Particularly when it comes to federal spending priorities, Alaska will have to do less angry complaining that it has been left out and more rational explaining about why it should be included in. I think that would be an important signal of political maturation on the threshold of Alaska’s 50th anniversary as a State.

Now come the hard questions about Ted Stevens’ legacy. Will it be one of contribution or corruption? Fame or infamy? Public service or public shame?

Of course, a lot depends on whether his court appeals are successful or not. But those of us who’ve been to Sunday school and church in our lives have been taught about the concept of redemption. And I, for one, hope that Senator Stevens will be able to get through whatever lies ahead for him — including the punishment — and live out the rest of his days in a positive way.

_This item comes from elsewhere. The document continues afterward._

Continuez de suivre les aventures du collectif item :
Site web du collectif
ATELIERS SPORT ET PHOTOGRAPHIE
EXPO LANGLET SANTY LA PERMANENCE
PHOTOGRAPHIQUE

Stevens, for sure, is a tough customer. By his own admission, he can be a “mean, miserable S.O.B” at times. I received my share of his ire during my years covering him. There were a few times that he stopped talking to me and other reporters altogether because we had the temerity to report controversial things he said, verbatim. But I was always able to get back to having a dialogue with him. And in spending all the time I did talking and listening to him, I learned so many things about Alaska, the Congress, the nation and the world.

There were many times when Stevens overreached, when he listened only to his own or like-minded counsel, when he bitterly reamed out foe and friend alike, when he went too far in pitching histrionic hissy fits. But he has also lived a remarkable life and has done many remarkable things that have benefited a lot of people inside and outside Alaska. You can see his handiwork in the national statutes that have framed much of Alaska’s existence over the past 40 years. And, lest we forget, his years representing the state in the U.S. Senate came with sacrifices — including a lot of quality time with family, the airplane crash death of his first wife and very nearly his own life.

What I hope is that Senator Stevens comes out of this chastened and with a renewed recognition that the office he held for 40 years was not some sort of divine right but a great privilege. And I hope that he has the privilege of contributing more in the way of public service between now and when he gets to the end of his mortal road. In his final comments on the Senate floor recently, he said he wants to do that. We should take him up on that pledge.